=== Ausgewählter Abschnitt ===
Die Geschichte der Sinti in Europa und Deutschland ist für viele Mitbürger eine Geschichte von Misstrauen, Ausgrenzung, Verfolgung und Vernichtung, aber auch von Faszination.

Mit ihrem ersten Erscheinen im 15. Jahrhundert kam es zur Konfrontation kulturell in sich geschlossener Bevölkerungsgruppen (Stadtgesellschaften, Dorfgemeinschaften) mit den „fremden“ Menschen über deren Herkunft man zunächst wenig wusste.

Handelte es sich um von den Heiden Vertriebene aus dem Heiligen Land oder Ägypten? Waren sie Büßer und Pilger im Namen Gottes – oder gar Spione und Späher aus dem Osmanischen Reich?

Textauszüge je Seite:

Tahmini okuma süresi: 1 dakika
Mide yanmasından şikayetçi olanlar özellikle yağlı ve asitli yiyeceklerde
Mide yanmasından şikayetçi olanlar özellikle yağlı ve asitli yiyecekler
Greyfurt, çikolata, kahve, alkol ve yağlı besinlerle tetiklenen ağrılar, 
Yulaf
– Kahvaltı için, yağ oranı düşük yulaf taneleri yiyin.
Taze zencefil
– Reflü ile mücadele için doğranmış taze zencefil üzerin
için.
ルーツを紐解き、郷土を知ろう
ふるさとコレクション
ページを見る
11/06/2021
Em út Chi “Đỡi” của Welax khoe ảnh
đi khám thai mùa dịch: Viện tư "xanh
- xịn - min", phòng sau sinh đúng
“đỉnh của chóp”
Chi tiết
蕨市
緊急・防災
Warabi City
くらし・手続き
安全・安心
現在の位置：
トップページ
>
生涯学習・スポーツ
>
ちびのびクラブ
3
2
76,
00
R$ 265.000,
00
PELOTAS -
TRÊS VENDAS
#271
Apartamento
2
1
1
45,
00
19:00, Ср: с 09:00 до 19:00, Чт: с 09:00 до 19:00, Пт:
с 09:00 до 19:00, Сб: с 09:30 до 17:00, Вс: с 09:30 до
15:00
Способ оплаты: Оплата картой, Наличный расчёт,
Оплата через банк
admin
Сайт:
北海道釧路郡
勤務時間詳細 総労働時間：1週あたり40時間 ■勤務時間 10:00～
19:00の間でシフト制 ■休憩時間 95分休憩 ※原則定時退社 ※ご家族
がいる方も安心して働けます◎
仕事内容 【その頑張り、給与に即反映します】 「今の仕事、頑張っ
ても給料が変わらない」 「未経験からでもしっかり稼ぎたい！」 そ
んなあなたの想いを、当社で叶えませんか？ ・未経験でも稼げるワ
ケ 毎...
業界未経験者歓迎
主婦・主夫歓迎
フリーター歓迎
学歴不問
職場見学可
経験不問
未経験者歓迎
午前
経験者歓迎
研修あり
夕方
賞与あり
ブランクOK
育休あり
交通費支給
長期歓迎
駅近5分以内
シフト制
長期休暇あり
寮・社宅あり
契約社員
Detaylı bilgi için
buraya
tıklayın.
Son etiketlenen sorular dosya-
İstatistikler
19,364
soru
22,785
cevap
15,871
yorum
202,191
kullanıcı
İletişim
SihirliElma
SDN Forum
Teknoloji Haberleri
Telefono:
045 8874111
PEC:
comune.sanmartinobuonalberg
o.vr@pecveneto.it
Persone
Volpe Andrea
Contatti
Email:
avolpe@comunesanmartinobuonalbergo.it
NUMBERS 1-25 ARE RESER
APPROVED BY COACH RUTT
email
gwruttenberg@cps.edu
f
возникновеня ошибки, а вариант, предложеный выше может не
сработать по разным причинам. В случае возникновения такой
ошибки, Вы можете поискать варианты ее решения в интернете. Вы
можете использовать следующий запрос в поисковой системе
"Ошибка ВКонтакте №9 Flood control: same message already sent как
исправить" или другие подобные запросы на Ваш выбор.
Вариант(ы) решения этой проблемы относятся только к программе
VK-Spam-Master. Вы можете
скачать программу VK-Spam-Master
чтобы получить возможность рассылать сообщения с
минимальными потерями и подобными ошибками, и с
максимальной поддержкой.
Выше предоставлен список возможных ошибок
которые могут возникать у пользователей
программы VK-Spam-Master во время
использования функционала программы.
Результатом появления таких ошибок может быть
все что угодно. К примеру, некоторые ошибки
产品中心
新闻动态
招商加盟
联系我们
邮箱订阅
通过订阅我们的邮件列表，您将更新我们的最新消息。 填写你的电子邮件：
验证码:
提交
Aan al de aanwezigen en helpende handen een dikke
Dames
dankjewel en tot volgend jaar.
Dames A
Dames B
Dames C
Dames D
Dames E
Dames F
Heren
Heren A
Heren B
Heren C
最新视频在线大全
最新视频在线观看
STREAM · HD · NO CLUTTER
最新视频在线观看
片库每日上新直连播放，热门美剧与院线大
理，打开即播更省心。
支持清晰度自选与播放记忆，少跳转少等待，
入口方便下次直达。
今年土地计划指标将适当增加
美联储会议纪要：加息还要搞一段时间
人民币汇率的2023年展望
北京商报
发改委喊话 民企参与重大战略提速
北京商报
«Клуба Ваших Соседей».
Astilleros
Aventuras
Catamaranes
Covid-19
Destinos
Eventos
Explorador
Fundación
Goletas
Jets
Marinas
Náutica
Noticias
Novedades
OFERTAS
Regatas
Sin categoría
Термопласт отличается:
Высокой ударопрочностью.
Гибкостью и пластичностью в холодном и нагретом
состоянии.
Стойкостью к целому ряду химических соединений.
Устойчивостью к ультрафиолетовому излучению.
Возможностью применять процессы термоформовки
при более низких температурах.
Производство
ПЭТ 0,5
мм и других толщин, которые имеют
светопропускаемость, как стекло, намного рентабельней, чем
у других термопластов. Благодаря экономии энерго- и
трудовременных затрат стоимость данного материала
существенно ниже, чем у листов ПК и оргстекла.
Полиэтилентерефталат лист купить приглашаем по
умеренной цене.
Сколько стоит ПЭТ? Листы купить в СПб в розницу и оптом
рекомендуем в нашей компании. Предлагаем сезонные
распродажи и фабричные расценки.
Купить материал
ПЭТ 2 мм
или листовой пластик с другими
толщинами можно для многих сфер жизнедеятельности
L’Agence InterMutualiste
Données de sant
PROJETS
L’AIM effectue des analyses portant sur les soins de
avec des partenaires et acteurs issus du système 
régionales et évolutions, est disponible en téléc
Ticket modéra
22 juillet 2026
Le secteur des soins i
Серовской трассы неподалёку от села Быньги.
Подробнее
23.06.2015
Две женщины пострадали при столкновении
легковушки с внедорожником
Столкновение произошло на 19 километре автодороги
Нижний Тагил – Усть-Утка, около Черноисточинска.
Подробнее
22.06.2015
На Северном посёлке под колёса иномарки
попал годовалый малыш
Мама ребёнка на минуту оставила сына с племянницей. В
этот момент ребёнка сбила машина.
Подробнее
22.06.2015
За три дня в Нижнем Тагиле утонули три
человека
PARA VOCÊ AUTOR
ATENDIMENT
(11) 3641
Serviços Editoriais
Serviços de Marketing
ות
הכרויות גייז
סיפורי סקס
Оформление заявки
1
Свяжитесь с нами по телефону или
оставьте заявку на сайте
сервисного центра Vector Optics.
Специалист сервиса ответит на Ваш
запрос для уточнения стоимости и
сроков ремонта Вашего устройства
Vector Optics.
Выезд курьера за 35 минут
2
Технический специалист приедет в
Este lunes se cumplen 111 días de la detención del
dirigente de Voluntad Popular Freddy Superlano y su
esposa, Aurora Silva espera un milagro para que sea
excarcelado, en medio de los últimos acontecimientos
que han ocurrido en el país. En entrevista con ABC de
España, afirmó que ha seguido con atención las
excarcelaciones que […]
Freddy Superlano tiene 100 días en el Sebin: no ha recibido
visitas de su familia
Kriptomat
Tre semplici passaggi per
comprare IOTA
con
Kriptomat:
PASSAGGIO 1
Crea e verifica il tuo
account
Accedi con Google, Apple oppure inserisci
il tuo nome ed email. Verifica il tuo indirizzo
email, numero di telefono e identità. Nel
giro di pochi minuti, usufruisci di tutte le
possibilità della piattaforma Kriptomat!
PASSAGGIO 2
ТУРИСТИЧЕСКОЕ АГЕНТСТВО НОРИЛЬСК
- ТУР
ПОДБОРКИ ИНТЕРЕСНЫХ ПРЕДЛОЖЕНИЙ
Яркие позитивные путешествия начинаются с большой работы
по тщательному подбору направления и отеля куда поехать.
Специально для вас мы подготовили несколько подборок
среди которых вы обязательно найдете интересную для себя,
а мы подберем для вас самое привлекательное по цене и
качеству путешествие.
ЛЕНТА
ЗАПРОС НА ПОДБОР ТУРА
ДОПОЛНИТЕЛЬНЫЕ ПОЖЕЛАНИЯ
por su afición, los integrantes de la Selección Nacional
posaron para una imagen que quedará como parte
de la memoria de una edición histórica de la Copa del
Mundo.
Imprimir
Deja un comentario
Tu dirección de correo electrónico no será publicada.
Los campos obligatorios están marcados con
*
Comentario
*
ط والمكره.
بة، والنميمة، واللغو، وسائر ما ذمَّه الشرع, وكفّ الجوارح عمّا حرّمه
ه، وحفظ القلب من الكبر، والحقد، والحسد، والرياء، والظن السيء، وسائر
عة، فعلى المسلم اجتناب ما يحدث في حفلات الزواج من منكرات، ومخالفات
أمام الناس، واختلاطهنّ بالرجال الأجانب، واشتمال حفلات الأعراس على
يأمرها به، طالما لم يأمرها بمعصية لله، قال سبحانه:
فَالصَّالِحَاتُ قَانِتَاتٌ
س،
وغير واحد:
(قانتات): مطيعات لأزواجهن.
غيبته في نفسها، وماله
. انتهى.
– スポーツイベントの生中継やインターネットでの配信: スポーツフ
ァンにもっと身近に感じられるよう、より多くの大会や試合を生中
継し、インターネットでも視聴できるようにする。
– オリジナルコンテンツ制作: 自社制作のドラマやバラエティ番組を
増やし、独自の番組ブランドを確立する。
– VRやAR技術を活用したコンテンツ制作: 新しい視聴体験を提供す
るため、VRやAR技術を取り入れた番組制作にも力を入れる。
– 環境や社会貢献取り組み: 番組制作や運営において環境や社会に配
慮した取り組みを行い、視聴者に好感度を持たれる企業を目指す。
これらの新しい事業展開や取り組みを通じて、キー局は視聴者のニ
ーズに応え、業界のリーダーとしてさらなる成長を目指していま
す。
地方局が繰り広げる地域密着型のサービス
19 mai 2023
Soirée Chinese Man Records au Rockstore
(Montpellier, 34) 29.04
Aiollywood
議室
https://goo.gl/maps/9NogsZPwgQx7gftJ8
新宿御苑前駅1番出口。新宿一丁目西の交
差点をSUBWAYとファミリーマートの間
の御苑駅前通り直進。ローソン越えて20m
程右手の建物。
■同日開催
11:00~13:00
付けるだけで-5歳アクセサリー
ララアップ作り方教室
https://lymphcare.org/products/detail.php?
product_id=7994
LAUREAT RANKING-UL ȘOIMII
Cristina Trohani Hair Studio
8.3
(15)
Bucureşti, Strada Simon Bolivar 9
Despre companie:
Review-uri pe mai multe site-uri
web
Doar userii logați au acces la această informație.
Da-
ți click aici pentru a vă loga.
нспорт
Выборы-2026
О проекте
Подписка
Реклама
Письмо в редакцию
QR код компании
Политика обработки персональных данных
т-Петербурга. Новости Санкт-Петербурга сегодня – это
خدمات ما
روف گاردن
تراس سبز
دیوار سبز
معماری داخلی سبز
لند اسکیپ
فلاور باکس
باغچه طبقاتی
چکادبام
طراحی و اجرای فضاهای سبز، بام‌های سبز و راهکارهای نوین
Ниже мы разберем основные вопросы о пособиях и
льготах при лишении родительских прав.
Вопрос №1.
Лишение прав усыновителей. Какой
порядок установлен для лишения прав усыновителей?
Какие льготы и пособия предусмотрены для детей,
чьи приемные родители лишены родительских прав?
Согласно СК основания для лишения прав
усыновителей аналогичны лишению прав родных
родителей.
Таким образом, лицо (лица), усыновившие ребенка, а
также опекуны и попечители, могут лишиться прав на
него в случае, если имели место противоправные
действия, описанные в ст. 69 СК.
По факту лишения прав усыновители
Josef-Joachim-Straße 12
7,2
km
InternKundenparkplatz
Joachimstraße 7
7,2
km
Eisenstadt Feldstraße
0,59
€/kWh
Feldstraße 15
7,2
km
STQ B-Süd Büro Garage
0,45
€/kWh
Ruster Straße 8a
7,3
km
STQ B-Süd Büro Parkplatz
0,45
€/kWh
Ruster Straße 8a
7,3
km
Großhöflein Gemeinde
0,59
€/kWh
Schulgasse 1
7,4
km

=== Was erwartet wird ===
Gib aus dem Text zur Geschichte der Sinti alles von „Mit ihrem ersten“ bis hinunter zu „zunächst wenig wusste.“ erneut aus und benenne dabei „Dorfgemeinschaften“ in „Landgemeinden“ um.

=== Antwortfeld ===
Mit ihrem ersten Erscheinen im 15. Jahrhundert kam es zur Konfrontation kulturell in sich geschlossener Bevölkerungsgruppen (Stadtgesellschaften, Landgemeinden) mit den „fremden“ Menschen über deren Herkunft man zunächst wenig wusste.